Prudhon was ten years younger than David, and was born at Cluny, the tenth child of a poor stone cutter. He grew up in miserable circumstances, cherished only by a mother who devoted the whole of her love to this her youngest born, and to whom the child, a delicate pliant creature, clung with girl-like tenderness. His parents used often to send him out with the other poor children of the little town to gather faggots for the winter in the wood belonging to the neighbouring Benedictine monastery. There the handsome, sprightly boy with the large melancholy eyes attracted the notice of the priest, Père Besson, who made him a chorister and gave him some instruction. Here, in the old abbey of Cluny, surrounded by venerable statues carved in wood, by old pictures of saints and artistic miniatures, he recognised his vocation. An inner voice told him that he was to be a painter. And now his Latin exercise books began to fill with drawings, and he carved little images with his penknife out of wood, soap, or whatever came to his hand. He squeezed out the juice of flowers, made brushes of horsehair, and began to paint. He was inconsolable on finding that he could not hit off the colouring of the old church pictures. It was a revelation to him when one of the monks said to him one day: “My boy, you will never manage it so: these pictures are painted in oils”; and he straightway invented oil painting for himself. With the help of the instruction which he now received at Dijon from an able painter, Devosge, he made rapid progress.
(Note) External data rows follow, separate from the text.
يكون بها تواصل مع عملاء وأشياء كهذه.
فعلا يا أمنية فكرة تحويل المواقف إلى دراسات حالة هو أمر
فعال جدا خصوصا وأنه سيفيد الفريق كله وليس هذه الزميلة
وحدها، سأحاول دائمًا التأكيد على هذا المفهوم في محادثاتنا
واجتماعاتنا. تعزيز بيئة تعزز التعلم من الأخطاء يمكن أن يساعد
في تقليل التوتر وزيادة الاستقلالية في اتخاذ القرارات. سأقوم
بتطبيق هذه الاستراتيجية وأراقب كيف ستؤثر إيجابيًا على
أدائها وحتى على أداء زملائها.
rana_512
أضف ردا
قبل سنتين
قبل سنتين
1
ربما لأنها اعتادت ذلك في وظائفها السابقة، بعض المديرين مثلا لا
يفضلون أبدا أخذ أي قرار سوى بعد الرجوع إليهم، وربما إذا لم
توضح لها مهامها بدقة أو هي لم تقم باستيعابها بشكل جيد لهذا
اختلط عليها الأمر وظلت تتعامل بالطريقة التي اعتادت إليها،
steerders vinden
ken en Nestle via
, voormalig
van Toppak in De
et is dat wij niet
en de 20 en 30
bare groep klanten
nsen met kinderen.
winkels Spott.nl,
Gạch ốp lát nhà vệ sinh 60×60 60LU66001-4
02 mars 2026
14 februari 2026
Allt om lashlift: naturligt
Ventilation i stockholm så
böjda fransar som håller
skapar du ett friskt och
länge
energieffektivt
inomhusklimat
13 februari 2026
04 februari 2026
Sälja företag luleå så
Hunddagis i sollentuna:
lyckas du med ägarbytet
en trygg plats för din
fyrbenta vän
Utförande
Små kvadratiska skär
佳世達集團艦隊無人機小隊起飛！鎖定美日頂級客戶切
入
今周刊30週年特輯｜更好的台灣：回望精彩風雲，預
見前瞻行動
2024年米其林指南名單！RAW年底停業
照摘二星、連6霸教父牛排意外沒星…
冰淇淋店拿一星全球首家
Nevertheless a generation was yet to pass before he was really to become a painter. His marriage, on 17th February 1778, with the daughter of the notary of Cluny, became the torment of his life. A linen-weaver and three of his father-in-law’s clerks were present at the wedding. His wife was quarrelsome, their income small, and their family rapidly increasing. He betook himself to Paris to seek his fortune, with a letter of introduction to the engraver Wille. “Take pity on this youngster, who has been married for the last three years, and who, were he to come under some low fellow’s influence, might easily fall into the most terrible abyss”; so ran the letter, which a certain Baron Joursanvault had given him. He hired himself a room in the house of M. Fauconnier, the head of a firm engaged in the lace trade, who lived in the Rue du Bac with his wife and a pretty sister. The latter, Marie, was eighteen years of age, and, like Werther’s Lotte, was always surrounded by her brother’s children, whom she looked after like a little housewife. Prudhon, himself young, sensitive, and handsome, loved and was loved, and made her presents of small flattering portraits and pretty allegorical drawings, in which Cupid was represented scratching the initials M. F. (Marie Fauconnier) on the wall with his arrow. That he was married and several times a father she never knew, till one day Madame Prudhon arrived with the children. “And you never told me!” was her only word of reproach.